Si on ôte du mot influence ce qui peut y avoir de péjoratif, l'acte de juger n'est que du droit entouré par un réseau d'influences. Si l'on veut soustraire le juge à toutes les influences, il n'y aura jamais de jurisprudence. Avec cette communication, vous aurez certainement contribué à nous éclairer beaucoup sur ce point et certainement aussi contribué à alimenter le débat qui viendra tout à l'heure. Je crois que ce rôle déclinant de la doctrine a surpris certains d'entre nous. Quant au juge administratif qui souffrirait de déficit d'images, mon sentiment est qu'il se porte plutôt bien. Son image sociale, son image en tant que juge n'est pas si mauvaise aujourd'hui. Sans doute, souffre-t-il d'un déficit d'images ; toutefois, maintenant qu'existent des procédures d'urgence, les choses ont changé.

Mme. Sophie Harnay, je suis heureux et impatient de vous écouter. Votre sujet en effet me rafraîchit. Quand j'étais à l'Institut d'Etudes Politiques, on nous parlait beaucoup de la rationalisation des choix budgétaires puis ce thème a disparu. Personnellement, j'avais toujours pensé que les choix budgétaires étaient rationalisés et qu'ils continueraient à l'être. Avec votre sujet sur la manière dont la rationalité économique traverse la décision judiciaire, vous allez nous rendre plus familier avec ce grand thème de l'économie du droit. Je vous en remercie.

* 550 Expression dont la paternité revient à J. COMPERNOLLE, Vers une nouvelle définition de la fonction de juger : du syllogisme à la pondération des intérêts, in Mélanges F. Rigaux, Bruylant, 1993, p.495.

* 551 J.P. Gilli, La responsabilité d'équité de la puissance publique, D. 1971, chr. p.373.

* 552 Sur l'obligation d'information pesant sur les médecins, Cass. Civ. 1ère, 7 octobre 1998, D. 1999, 145, note S. Porchy-Simon ; JCP 1999, II, 10179, concl. Sainte-Rose, note P. Sargos. Sur son application à des faits antérieurs et la justification reproduite au texte, Cass. Civ. 1ère, 9 octobre 2001, D. 2001, 3470, rapport P. Sargos, note D. Thouvenin.

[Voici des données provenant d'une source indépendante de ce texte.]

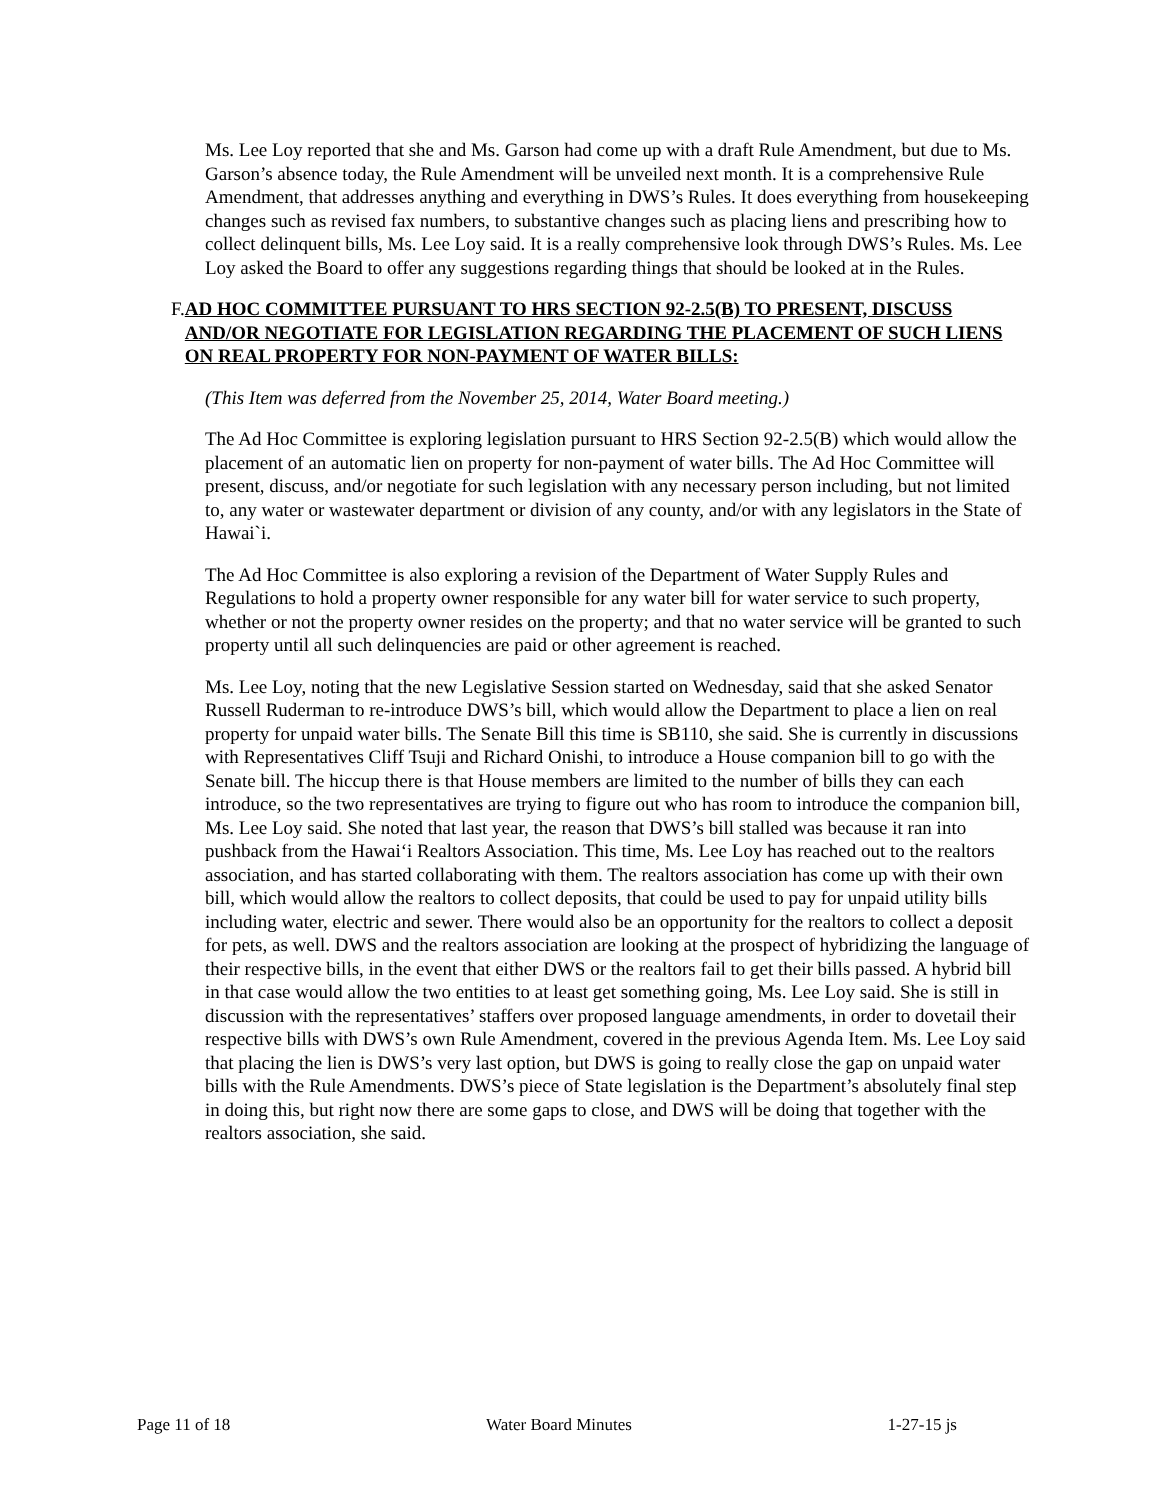Ms. Lee Loy reported that she and Ms. Garson had come up with a draft Rule Amendment, but due to Ms. Garson’s absence today, the Rule Amendment will be unveiled next month. It is a comprehensive Rule Amendment, that addresses anything and everything in DWS’s Rules. It does everything from housekeeping changes such as revised fax numbers, to substantive changes such as placing liens and prescribing how to collect delinquent bills, Ms. Lee Loy said. It is a really comprehensive look through DWS’s Rules. Ms. Lee Loy asked the Board to offer any suggestions regarding things that should be looked at in the Rules.
F. AD HOC COMMITTEE PURSUANT TO HRS SECTION 92-2.5(B) TO PRESENT, DISCUSS AND/OR NEGOTIATE FOR LEGISLATION REGARDING THE PLACEMENT OF SUCH LIENS ON REAL PROPERTY FOR NON-PAYMENT OF WATER BILLS:
(This Item was deferred from the November 25, 2014, Water Board meeting.)
The Ad Hoc Committee is exploring legislation pursuant to HRS Section 92-2.5(B) which would allow the placement of an automatic lien on property for non-payment of water bills. The Ad Hoc Committee will present, discuss, and/or negotiate for such legislation with any necessary person including, but not limited to, any water or wastewater department or division of any county, and/or with any legislators in the State of Hawai`i.
The Ad Hoc Committee is also exploring a revision of the Department of Water Supply Rules and Regulations to hold a property owner responsible for any water bill for water service to such property, whether or not the property owner resides on the property; and that no water service will be granted to such property until all such delinquencies are paid or other agreement is reached.
Ms. Lee Loy, noting that the new Legislative Session started on Wednesday, said that she asked Senator Russell Ruderman to re-introduce DWS’s bill, which would allow the Department to place a lien on real property for unpaid water bills. The Senate Bill this time is SB110, she said. She is currently in discussions with Representatives Cliff Tsuji and Richard Onishi, to introduce a House companion bill to go with the Senate bill. The hiccup there is that House members are limited to the number of bills they can each introduce, so the two representatives are trying to figure out who has room to introduce the companion bill, Ms. Lee Loy said. She noted that last year, the reason that DWS’s bill stalled was because it ran into pushback from the Hawai‘i Realtors Association. This time, Ms. Lee Loy has reached out to the realtors association, and has started collaborating with them. The realtors association has come up with their own bill, which would allow the realtors to collect deposits, that could be used to pay for unpaid utility bills including water, electric and sewer. There would also be an opportunity for the realtors to collect a deposit for pets, as well. DWS and the realtors association are looking at the prospect of hybridizing the language of their respective bills, in the event that either DWS or the realtors fail to get their bills passed. A hybrid bill in that case would allow the two entities to at least get something going, Ms. Lee Loy said. She is still in discussion with the representatives’ staffers over proposed language amendments, in order to dovetail their respective bills with DWS’s own Rule Amendment, covered in the previous Agenda Item. Ms. Lee Loy said that placing the lien is DWS’s very last option, but DWS is going to really close the gap on unpaid water bills with the Rule Amendments. DWS’s piece of State legislation is the Department’s absolutely final step in doing this, but right now there are some gaps to close, and DWS will be doing that together with the realtors association, she said.
Page 11 of 18 Water Board Minutes 1-27-15 js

* 553 Cass. Civ. 1ère, 21 mars 2000, D. 2000, 593, note Ch. Atias.

* 554 CE, Ass., 11 mai 2004, Association AC, AJDA 2004, p. 1183, chr. C. Landais et F. Lenica.

* 555 En ce sens, J. NORMAND, Office du juge, Dictionnaire de la Justice, (direction L. Cadiet), PUF, 2004, précité.

* 556 Concl. I. de SILVA sur CE, S., 3 décembre 2003, El Bahi, AJDA 2004, p. 202, arrêt opérant une substitution de base légale pour éviter une annulation.

* 557 Concl. P. FRYDMAN sur CE, Ass., 20 octobre 1989, Nicolo, Rec. Lebon, p. 190.

* 558 Chr. C. LANDAIS et F. LENICA sous CE, 1er février 2006, MAIF, AJDA 2006, p. 586.

* 559 Questions à Renaud Denoix de Saint Marc, AJDA 2005, p. 628.